-- Task details --
Copy each line of the following records word for word, with nothing added or left out.

Information given start

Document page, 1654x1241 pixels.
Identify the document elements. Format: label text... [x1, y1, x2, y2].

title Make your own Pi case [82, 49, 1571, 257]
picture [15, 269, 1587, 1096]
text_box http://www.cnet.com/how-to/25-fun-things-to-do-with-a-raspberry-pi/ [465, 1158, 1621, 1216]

Information given end

-- Output --
Document page, 1654x1241 pixels.
Identify the document elements. Format: label text... [x1, y1, x2, y2].

title Make your own Pi case [82, 49, 1571, 257]
picture [15, 269, 1587, 1096]
text_box http://www.cnet.com/how-to/25-fun-things-to-do-with-a-raspberry-pi/ [465, 1158, 1621, 1216]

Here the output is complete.